- WHAT IS NEEDED -
Return, without any change, the lines in the records below that run from the line containing "на същия тиган." through the line containing "заради Девети септември…", both included.

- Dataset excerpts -

###

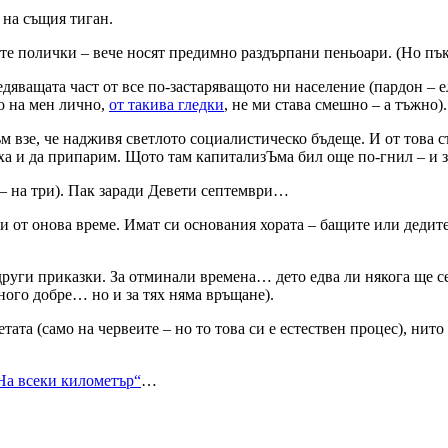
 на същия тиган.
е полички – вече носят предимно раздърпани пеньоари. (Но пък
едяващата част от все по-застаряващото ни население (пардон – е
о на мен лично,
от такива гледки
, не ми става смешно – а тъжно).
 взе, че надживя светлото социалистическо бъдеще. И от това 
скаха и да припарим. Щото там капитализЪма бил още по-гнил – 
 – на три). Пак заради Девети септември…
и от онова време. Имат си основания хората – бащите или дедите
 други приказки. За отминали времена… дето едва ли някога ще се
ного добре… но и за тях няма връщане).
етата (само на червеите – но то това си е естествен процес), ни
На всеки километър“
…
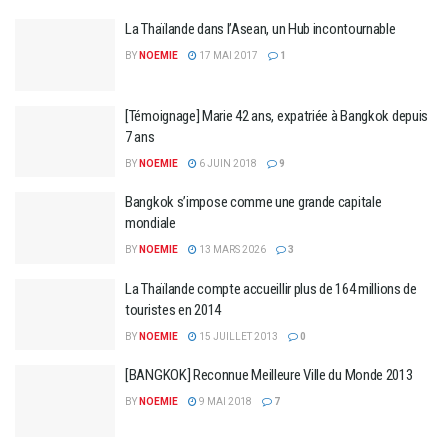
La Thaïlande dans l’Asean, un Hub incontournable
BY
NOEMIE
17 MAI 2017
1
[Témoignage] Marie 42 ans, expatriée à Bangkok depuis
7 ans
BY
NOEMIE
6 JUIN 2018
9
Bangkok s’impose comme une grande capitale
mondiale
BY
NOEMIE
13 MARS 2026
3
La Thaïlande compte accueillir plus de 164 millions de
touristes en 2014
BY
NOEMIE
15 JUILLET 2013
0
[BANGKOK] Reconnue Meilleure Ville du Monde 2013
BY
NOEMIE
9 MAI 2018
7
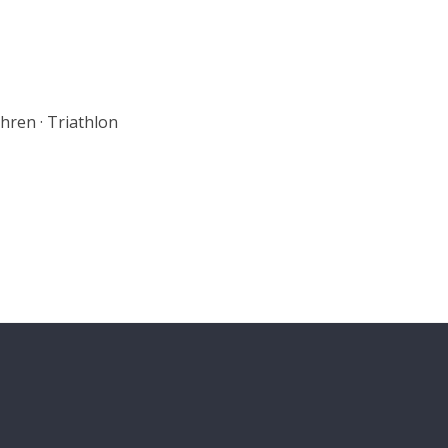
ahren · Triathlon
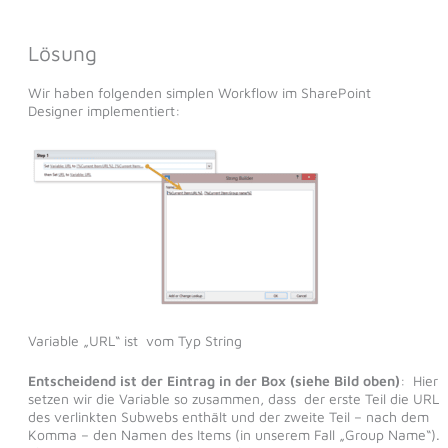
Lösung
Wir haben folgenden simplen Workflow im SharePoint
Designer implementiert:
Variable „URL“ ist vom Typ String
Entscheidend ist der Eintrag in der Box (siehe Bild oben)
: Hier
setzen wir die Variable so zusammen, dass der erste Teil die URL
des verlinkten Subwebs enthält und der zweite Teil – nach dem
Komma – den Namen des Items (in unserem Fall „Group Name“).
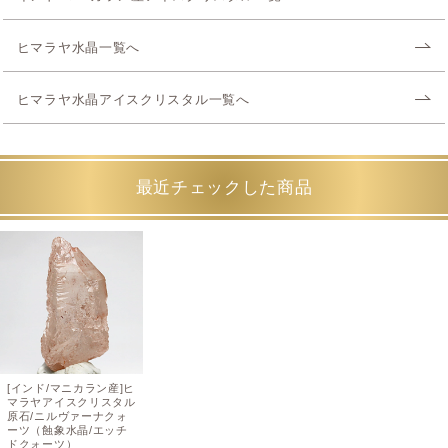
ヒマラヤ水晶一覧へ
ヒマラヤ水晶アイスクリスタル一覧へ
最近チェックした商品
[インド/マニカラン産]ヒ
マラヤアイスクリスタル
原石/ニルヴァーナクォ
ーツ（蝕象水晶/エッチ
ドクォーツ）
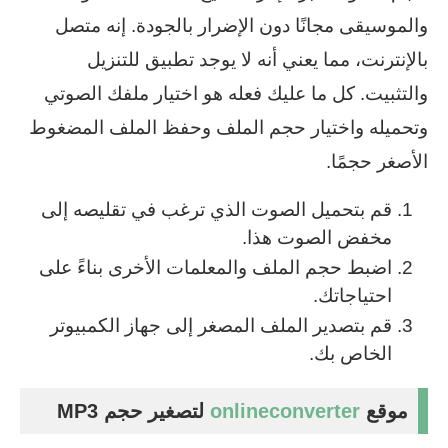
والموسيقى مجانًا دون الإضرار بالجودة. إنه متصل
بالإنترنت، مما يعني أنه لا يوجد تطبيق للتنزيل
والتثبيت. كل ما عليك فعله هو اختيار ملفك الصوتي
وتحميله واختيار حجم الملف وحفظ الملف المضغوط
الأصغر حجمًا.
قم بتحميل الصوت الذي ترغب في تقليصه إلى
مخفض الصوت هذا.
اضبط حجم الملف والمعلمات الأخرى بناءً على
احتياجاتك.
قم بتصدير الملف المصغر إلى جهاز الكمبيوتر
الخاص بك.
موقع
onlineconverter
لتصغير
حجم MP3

###

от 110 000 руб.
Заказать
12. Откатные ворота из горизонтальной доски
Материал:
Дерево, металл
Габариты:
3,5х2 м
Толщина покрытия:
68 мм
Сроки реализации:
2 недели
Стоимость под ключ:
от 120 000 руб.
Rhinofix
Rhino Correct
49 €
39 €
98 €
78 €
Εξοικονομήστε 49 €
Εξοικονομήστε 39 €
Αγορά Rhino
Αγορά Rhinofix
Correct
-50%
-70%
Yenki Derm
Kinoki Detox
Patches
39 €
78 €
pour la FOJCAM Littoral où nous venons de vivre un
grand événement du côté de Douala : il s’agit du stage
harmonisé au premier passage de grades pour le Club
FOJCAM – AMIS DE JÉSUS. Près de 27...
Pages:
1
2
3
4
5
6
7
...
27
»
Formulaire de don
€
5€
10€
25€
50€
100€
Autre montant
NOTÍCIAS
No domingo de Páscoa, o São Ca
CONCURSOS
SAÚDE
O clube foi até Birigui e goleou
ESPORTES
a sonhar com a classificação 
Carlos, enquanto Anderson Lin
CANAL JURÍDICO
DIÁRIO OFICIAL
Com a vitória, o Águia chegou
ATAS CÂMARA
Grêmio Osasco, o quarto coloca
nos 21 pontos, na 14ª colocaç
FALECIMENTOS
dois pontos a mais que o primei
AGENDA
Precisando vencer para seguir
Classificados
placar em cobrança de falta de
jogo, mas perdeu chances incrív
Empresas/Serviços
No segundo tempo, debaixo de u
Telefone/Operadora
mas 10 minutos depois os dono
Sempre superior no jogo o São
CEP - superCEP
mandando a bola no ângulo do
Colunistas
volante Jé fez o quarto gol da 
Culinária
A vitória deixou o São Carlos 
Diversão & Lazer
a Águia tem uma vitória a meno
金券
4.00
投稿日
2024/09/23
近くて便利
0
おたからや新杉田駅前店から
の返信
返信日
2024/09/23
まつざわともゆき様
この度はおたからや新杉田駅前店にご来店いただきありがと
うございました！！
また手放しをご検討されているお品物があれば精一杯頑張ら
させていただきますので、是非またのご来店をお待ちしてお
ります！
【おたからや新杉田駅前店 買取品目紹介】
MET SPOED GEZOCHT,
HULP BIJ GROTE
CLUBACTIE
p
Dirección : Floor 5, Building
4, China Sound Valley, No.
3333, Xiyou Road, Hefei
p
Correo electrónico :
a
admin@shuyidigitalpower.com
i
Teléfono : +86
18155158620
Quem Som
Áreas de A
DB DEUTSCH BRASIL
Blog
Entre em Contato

###

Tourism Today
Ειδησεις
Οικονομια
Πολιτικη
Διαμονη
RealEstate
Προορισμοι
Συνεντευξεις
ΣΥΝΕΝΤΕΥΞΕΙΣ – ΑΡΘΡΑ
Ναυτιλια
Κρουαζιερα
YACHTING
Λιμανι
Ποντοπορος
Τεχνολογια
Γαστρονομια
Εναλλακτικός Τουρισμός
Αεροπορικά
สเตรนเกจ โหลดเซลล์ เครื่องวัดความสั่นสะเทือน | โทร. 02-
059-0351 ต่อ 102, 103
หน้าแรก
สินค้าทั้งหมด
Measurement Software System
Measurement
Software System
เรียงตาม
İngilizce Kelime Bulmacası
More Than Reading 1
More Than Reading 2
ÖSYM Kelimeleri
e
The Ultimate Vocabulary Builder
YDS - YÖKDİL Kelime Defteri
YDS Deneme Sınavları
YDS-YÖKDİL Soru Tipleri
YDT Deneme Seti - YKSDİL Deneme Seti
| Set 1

###

- WRITTEN RESPONSE -
 на същия тиган.
е полички – вече носят предимно раздърпани пеньоари. (Но пък
едяващата част от все по-застаряващото ни население (пардон – е
о на мен лично,
от такива гледки
, не ми става смешно – а тъжно).
 взе, че надживя светлото социалистическо бъдеще. И от това 
скаха и да припарим. Щото там капитализЪма бил още по-гнил – 
 – на три). Пак заради Девети септември…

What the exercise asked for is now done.